== Segment start ==

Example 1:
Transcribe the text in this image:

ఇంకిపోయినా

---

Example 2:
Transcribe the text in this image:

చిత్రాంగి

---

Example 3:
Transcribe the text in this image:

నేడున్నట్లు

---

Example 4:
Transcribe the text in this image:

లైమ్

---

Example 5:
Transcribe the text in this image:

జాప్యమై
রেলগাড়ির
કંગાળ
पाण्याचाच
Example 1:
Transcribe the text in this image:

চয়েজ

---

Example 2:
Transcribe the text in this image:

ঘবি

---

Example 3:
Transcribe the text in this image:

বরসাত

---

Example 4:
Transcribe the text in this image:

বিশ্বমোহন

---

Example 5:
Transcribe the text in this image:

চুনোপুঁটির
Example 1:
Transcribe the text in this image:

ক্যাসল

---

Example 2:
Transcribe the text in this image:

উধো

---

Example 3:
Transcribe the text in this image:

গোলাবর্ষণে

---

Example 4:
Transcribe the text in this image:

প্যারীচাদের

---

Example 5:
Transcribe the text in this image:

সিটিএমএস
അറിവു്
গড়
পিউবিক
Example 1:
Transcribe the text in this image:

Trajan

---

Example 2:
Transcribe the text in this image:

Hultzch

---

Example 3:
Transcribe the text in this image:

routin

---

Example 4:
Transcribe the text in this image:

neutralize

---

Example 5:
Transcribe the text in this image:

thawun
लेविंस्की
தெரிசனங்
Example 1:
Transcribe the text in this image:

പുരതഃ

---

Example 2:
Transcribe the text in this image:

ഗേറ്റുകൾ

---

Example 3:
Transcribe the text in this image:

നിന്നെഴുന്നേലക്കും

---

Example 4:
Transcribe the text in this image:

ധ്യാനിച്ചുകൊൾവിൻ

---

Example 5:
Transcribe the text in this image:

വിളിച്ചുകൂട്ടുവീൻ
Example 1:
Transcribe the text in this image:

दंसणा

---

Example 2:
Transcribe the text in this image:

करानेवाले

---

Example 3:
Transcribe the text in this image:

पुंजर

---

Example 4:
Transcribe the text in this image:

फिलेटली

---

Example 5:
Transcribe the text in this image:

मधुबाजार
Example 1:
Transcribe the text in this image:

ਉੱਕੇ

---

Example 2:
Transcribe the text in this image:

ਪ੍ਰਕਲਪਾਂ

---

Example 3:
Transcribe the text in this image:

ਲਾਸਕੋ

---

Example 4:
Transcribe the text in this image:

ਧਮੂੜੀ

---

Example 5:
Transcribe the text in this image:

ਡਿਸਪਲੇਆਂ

== Segment end ==

I'd like the material repeated word for word, please.

Task solution:
Example 1:
Transcribe the text in this image:

ఇంకిపోయినా

---

Example 2:
Transcribe the text in this image:

చిత్రాంగి

---

Example 3:
Transcribe the text in this image:

నేడున్నట్లు

---

Example 4:
Transcribe the text in this image:

లైమ్

---

Example 5:
Transcribe the text in this image:

జాప్యమై
রেলগাড়ির
કંગાળ
पाण्याचाच
Example 1:
Transcribe the text in this image:

চয়েজ

---

Example 2:
Transcribe the text in this image:

ঘবি

---

Example 3:
Transcribe the text in this image:

বরসাত

---

Example 4:
Transcribe the text in this image:

বিশ্বমোহন

---

Example 5:
Transcribe the text in this image:

চুনোপুঁটির
Example 1:
Transcribe the text in this image:

ক্যাসল

---

Example 2:
Transcribe the text in this image:

উধো

---

Example 3:
Transcribe the text in this image:

গোলাবর্ষণে

---

Example 4:
Transcribe the text in this image:

প্যারীচাদের

---

Example 5:
Transcribe the text in this image:

সিটিএমএস
അറിവു്
গড়
পিউবিক
Example 1:
Transcribe the text in this image:

Trajan

---

Example 2:
Transcribe the text in this image:

Hultzch

---

Example 3:
Transcribe the text in this image:

routin

---

Example 4:
Transcribe the text in this image:

neutralize

---

Example 5:
Transcribe the text in this image:

thawun
लेविंस्की
தெரிசனங்
Example 1:
Transcribe the text in this image:

പുരതഃ

---

Example 2:
Transcribe the text in this image:

ഗേറ്റുകൾ

---

Example 3:
Transcribe the text in this image:

നിന്നെഴുന്നേലക്കും

---

Example 4:
Transcribe the text in this image:

ധ്യാനിച്ചുകൊൾവിൻ

---

Example 5:
Transcribe the text in this image:

വിളിച്ചുകൂട്ടുവീൻ
Example 1:
Transcribe the text in this image:

दंसणा

---

Example 2:
Transcribe the text in this image:

करानेवाले

---

Example 3:
Transcribe the text in this image:

पुंजर

---

Example 4:
Transcribe the text in this image:

फिलेटली

---

Example 5:
Transcribe the text in this image:

मधुबाजार
Example 1:
Transcribe the text in this image:

ਉੱਕੇ

---

Example 2:
Transcribe the text in this image:

ਪ੍ਰਕਲਪਾਂ

---

Example 3:
Transcribe the text in this image:

ਲਾਸਕੋ

---

Example 4:
Transcribe the text in this image:

ਧਮੂੜੀ

---

Example 5:
Transcribe the text in this image:

ਡਿਸਪਲੇਆਂ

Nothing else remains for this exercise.